> [Assignment]
Reproduce word for word the lines between those holding "My contributions were" and "Regarding the hardware, I", inclusive, and nothing else from the data below.

> [Data for processing]
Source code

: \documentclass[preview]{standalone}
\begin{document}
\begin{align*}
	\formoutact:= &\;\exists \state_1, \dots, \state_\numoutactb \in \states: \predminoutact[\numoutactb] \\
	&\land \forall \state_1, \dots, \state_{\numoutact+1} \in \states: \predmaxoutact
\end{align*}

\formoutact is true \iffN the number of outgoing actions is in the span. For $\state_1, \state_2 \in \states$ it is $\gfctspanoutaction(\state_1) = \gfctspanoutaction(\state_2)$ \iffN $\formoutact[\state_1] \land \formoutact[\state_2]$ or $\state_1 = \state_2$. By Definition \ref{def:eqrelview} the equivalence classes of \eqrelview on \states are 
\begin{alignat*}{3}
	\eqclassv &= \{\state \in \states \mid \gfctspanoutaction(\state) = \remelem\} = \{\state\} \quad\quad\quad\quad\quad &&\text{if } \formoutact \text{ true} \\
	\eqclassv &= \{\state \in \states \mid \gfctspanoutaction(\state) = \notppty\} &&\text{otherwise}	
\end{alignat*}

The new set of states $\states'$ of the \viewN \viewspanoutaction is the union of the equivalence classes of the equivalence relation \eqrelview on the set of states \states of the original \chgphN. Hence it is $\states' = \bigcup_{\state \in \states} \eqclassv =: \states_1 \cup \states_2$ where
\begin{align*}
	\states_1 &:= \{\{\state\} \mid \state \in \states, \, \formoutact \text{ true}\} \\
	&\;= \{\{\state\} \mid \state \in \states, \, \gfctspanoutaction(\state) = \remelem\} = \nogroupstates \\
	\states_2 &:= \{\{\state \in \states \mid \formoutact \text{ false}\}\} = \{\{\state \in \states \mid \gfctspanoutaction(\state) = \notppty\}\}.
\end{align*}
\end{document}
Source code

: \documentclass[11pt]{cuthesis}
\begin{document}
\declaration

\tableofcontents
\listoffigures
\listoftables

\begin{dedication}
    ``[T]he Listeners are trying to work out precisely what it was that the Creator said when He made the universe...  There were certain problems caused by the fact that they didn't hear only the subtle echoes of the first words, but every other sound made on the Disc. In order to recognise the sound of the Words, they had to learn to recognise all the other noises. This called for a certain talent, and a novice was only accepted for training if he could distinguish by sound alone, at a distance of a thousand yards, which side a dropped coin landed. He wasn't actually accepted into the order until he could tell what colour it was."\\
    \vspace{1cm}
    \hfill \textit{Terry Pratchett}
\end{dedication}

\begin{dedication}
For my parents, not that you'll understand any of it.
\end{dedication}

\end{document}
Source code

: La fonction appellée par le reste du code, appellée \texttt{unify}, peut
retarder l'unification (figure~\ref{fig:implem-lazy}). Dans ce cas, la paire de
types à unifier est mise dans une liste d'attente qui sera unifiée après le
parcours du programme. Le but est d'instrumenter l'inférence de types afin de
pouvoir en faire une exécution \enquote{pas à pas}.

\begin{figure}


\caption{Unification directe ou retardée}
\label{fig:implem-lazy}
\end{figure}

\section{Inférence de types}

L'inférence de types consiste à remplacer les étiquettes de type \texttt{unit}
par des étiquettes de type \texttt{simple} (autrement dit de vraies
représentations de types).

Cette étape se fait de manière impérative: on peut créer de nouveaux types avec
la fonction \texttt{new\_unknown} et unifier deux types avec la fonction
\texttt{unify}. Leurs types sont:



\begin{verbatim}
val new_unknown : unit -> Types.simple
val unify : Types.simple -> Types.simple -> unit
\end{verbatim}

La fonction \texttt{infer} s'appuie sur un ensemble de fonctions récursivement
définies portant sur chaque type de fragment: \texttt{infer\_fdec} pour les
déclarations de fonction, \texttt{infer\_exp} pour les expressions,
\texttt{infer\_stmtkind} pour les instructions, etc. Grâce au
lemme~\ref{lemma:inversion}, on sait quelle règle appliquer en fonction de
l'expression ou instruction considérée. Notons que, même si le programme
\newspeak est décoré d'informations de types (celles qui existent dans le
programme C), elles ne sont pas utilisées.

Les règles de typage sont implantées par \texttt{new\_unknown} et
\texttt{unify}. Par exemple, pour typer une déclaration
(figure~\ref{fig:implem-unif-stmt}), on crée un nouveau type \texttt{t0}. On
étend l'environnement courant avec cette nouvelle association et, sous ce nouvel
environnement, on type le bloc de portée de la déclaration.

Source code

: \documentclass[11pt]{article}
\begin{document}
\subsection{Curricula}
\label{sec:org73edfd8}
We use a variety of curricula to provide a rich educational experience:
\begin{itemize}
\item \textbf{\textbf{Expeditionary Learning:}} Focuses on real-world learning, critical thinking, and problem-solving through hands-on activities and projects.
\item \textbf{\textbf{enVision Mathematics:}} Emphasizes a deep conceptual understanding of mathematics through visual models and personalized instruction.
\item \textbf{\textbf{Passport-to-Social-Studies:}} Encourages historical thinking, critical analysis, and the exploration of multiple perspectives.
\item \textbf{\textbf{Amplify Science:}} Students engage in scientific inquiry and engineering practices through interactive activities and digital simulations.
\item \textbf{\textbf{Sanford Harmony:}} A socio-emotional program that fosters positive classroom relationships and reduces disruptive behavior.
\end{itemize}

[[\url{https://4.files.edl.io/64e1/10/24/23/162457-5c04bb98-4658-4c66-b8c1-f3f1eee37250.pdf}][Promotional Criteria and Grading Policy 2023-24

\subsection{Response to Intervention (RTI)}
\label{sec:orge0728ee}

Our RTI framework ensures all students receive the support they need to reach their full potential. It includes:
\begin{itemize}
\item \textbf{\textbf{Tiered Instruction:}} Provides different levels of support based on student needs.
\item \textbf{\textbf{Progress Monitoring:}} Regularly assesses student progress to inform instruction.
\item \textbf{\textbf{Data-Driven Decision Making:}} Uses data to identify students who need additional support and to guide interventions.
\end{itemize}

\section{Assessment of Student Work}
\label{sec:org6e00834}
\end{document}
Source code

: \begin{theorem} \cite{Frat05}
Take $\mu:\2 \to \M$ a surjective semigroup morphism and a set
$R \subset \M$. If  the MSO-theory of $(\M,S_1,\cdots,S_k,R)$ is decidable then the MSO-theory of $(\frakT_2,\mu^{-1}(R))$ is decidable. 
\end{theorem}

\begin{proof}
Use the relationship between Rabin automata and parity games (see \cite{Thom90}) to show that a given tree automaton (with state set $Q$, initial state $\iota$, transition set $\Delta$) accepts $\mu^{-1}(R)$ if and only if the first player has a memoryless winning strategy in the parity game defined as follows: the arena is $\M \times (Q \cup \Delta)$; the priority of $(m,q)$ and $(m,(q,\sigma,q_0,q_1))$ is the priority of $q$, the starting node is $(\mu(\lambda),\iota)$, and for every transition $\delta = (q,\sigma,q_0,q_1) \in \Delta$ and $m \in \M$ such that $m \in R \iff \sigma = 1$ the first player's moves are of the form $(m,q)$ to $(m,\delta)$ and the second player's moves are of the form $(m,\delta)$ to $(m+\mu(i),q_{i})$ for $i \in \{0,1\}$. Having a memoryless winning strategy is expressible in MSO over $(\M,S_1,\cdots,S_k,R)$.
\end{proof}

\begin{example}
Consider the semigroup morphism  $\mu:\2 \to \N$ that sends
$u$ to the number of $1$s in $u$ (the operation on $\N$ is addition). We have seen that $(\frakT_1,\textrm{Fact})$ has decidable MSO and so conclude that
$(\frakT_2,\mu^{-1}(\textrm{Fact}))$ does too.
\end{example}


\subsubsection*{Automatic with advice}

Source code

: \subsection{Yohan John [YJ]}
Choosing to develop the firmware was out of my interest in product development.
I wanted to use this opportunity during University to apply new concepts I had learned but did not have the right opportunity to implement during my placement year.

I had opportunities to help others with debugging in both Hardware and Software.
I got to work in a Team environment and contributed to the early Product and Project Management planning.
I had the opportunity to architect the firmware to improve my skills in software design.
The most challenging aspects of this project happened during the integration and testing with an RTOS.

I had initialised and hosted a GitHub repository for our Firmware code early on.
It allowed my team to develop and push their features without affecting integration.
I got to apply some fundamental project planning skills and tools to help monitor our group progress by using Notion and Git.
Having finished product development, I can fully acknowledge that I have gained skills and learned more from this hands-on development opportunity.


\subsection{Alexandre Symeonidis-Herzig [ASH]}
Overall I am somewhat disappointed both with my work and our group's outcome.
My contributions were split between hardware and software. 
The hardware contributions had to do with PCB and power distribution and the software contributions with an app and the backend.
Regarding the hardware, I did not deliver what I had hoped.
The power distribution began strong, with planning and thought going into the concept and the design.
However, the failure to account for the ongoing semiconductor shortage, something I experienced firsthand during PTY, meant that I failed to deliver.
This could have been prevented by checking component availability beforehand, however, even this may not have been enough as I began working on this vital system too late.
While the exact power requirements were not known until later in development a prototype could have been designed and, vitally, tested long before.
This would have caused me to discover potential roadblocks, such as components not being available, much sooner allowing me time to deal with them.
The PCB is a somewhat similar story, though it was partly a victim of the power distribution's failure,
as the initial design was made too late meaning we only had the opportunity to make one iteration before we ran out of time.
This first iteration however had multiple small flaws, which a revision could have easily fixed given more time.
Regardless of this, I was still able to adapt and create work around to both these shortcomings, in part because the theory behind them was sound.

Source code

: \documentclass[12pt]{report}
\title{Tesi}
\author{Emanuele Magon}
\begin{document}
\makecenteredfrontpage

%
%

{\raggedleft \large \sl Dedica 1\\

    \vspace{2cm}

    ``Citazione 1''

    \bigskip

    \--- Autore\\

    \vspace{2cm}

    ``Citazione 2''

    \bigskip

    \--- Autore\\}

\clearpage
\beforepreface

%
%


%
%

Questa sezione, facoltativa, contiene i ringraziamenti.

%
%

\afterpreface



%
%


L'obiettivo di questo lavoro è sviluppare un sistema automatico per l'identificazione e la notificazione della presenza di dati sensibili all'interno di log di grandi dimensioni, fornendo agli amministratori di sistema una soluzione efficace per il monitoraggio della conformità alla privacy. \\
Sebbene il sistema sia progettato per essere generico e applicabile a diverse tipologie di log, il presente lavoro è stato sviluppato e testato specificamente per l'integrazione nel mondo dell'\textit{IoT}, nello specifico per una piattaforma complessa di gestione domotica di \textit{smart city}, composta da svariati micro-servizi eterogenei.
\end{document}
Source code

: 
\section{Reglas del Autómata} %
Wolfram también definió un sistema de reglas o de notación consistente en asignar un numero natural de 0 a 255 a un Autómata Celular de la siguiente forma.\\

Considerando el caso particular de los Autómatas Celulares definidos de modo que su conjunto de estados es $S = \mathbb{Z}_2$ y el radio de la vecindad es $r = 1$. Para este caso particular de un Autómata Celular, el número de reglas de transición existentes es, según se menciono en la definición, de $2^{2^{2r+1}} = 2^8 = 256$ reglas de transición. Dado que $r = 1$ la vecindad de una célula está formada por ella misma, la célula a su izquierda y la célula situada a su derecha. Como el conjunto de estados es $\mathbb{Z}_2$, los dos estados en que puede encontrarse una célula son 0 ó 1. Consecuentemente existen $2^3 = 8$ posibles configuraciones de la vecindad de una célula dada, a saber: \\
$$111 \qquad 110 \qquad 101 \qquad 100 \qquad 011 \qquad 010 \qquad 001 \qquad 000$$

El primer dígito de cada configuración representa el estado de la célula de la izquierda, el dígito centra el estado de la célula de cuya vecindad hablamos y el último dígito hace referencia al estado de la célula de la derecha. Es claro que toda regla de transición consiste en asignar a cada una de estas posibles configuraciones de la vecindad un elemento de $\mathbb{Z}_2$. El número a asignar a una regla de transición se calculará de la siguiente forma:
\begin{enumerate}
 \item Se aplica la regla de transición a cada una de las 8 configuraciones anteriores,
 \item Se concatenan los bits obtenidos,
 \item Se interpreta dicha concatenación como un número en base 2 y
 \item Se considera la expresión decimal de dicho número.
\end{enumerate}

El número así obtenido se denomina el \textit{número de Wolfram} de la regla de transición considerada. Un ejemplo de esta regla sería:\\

> [Answer to this task]
My contributions were split between hardware and software. 
The hardware contributions had to do with PCB and power distribution and the software contributions with an app and the backend.
Regarding the hardware, I did not deliver what I had hoped.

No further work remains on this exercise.